======== Data extract

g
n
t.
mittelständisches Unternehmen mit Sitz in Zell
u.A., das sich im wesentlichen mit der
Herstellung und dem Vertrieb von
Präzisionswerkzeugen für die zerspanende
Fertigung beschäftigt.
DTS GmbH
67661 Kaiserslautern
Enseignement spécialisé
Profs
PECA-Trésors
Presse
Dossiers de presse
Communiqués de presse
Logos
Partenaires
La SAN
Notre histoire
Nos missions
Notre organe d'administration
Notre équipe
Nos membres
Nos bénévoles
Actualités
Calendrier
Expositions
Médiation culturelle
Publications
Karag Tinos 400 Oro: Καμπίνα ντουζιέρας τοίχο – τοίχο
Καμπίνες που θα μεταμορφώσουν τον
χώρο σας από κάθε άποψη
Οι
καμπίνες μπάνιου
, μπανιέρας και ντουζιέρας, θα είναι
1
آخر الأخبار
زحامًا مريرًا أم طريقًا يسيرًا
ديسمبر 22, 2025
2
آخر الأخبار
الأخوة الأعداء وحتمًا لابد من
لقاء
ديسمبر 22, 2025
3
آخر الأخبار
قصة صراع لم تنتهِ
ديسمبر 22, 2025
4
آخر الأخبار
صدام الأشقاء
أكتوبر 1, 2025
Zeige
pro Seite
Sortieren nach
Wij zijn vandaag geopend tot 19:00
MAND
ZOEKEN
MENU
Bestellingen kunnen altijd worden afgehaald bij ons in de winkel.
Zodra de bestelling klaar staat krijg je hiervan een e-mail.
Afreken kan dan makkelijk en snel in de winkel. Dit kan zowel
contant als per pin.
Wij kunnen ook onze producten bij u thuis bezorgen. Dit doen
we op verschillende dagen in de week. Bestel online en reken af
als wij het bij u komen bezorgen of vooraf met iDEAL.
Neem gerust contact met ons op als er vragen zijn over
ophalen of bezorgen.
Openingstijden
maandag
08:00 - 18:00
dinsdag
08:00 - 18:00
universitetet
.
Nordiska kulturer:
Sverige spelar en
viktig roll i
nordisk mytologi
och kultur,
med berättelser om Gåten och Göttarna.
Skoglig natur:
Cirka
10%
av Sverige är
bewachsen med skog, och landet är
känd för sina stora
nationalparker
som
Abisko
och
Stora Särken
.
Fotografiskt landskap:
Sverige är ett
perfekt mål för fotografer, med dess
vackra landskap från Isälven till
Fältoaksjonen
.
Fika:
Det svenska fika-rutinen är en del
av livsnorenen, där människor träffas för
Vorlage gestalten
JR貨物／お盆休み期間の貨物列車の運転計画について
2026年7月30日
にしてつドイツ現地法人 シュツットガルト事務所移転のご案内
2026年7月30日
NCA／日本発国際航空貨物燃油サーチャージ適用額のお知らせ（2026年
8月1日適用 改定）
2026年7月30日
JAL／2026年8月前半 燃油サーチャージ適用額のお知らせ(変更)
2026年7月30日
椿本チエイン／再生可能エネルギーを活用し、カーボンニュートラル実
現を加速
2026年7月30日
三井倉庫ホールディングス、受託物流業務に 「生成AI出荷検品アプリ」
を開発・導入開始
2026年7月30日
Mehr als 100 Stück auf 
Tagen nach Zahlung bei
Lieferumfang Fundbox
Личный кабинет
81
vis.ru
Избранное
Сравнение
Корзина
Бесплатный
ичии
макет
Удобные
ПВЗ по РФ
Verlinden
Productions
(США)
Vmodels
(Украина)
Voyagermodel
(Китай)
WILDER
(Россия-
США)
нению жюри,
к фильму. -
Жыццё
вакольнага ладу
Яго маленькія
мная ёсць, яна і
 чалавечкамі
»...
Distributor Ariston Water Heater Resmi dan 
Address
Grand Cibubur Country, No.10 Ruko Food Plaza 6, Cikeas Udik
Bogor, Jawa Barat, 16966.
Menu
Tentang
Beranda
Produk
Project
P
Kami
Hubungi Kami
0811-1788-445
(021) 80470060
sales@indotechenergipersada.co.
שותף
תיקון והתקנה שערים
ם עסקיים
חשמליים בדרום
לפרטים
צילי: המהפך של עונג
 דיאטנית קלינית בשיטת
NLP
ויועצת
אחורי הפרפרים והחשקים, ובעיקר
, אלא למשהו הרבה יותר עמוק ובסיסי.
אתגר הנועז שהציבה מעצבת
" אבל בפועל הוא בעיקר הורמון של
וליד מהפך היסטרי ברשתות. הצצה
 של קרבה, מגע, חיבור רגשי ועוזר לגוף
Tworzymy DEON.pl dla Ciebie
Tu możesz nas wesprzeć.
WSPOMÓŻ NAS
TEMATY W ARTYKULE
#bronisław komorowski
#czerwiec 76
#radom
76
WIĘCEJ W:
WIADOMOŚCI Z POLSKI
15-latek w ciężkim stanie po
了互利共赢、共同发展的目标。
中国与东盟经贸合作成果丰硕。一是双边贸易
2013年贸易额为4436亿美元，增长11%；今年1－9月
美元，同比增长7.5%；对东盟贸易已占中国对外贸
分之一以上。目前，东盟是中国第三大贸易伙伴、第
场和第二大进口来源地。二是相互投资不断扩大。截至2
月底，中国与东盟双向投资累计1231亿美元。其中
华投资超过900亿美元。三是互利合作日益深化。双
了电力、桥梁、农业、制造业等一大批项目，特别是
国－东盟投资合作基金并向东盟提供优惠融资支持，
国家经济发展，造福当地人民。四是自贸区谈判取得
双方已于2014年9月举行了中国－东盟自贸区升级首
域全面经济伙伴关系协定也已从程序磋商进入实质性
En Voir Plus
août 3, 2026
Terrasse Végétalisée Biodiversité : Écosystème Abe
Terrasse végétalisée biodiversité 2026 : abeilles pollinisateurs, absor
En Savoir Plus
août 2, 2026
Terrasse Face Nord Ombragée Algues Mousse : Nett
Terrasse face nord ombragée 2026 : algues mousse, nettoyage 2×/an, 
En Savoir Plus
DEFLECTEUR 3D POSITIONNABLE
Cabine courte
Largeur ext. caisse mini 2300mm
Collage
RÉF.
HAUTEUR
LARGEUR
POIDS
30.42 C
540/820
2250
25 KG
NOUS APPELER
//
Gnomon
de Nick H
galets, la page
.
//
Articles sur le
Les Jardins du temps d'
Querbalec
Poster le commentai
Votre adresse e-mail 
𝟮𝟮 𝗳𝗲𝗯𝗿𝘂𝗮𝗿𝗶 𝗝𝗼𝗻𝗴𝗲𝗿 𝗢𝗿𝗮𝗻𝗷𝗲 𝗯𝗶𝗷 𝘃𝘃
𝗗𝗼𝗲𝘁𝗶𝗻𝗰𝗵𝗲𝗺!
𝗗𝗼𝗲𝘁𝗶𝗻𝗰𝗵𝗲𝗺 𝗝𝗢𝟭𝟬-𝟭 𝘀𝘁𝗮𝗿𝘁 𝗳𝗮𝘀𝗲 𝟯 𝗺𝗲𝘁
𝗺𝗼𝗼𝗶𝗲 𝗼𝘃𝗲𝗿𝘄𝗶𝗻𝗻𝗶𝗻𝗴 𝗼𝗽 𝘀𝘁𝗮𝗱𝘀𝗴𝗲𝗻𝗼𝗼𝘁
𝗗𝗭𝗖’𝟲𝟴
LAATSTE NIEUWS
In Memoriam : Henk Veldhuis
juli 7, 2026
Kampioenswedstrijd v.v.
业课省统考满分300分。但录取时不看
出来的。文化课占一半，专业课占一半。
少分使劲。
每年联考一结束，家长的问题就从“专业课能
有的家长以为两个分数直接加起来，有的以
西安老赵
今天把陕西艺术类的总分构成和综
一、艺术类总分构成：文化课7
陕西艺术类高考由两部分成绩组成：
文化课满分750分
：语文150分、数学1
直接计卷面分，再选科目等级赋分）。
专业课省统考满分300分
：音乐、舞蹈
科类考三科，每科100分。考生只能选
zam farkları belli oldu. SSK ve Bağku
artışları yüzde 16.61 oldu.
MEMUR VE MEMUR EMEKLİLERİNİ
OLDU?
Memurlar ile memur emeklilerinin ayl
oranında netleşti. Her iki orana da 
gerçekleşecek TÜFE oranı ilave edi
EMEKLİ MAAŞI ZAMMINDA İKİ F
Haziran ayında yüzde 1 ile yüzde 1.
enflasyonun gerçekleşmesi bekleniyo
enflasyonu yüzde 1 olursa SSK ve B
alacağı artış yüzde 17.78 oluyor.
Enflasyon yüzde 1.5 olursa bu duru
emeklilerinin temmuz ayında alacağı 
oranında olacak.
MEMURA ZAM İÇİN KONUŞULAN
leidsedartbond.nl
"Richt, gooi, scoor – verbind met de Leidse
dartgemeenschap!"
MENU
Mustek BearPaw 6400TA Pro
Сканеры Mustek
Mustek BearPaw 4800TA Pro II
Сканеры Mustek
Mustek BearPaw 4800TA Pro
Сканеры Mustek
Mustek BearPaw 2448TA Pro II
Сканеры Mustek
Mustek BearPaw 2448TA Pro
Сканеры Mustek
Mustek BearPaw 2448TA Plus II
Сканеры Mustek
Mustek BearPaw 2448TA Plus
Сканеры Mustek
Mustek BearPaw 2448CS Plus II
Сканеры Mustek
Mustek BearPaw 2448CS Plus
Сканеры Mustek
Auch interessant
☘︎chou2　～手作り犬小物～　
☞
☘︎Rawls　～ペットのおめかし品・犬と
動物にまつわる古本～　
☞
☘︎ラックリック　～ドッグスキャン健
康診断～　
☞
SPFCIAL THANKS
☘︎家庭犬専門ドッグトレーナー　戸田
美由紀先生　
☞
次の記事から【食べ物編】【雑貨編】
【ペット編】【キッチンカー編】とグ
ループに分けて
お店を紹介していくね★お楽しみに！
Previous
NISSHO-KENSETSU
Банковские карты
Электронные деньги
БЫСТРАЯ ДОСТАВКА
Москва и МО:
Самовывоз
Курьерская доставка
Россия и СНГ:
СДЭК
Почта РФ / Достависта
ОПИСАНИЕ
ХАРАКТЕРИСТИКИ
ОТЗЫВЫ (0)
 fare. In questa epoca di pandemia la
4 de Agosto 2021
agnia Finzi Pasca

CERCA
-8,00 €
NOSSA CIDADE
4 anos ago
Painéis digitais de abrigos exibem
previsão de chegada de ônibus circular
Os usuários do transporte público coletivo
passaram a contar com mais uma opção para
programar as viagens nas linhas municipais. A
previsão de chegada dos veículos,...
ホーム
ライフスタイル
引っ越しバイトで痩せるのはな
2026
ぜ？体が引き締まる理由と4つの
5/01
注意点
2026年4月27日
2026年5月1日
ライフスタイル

================

[Exercise goal]
Copy the text of the rows word for word, starting at the very beginning of the rows and ending with the line that contains "صدام الأشقاء", including that line.

[Expected answer]
g
n
t.
mittelständisches Unternehmen mit Sitz in Zell
u.A., das sich im wesentlichen mit der
Herstellung und dem Vertrieb von
Präzisionswerkzeugen für die zerspanende
Fertigung beschäftigt.
DTS GmbH
67661 Kaiserslautern
Enseignement spécialisé
Profs
PECA-Trésors
Presse
Dossiers de presse
Communiqués de presse
Logos
Partenaires
La SAN
Notre histoire
Nos missions
Notre organe d'administration
Notre équipe
Nos membres
Nos bénévoles
Actualités
Calendrier
Expositions
Médiation culturelle
Publications
Karag Tinos 400 Oro: Καμπίνα ντουζιέρας τοίχο – τοίχο
Καμπίνες που θα μεταμορφώσουν τον
χώρο σας από κάθε άποψη
Οι
καμπίνες μπάνιου
, μπανιέρας και ντουζιέρας, θα είναι
1
آخر الأخبار
زحامًا مريرًا أم طريقًا يسيرًا
ديسمبر 22, 2025
2
آخر الأخبار
الأخوة الأعداء وحتمًا لابد من
لقاء
ديسمبر 22, 2025
3
آخر الأخبار
قصة صراع لم تنتهِ
ديسمبر 22, 2025
4
آخر الأخبار
صدام الأشقاء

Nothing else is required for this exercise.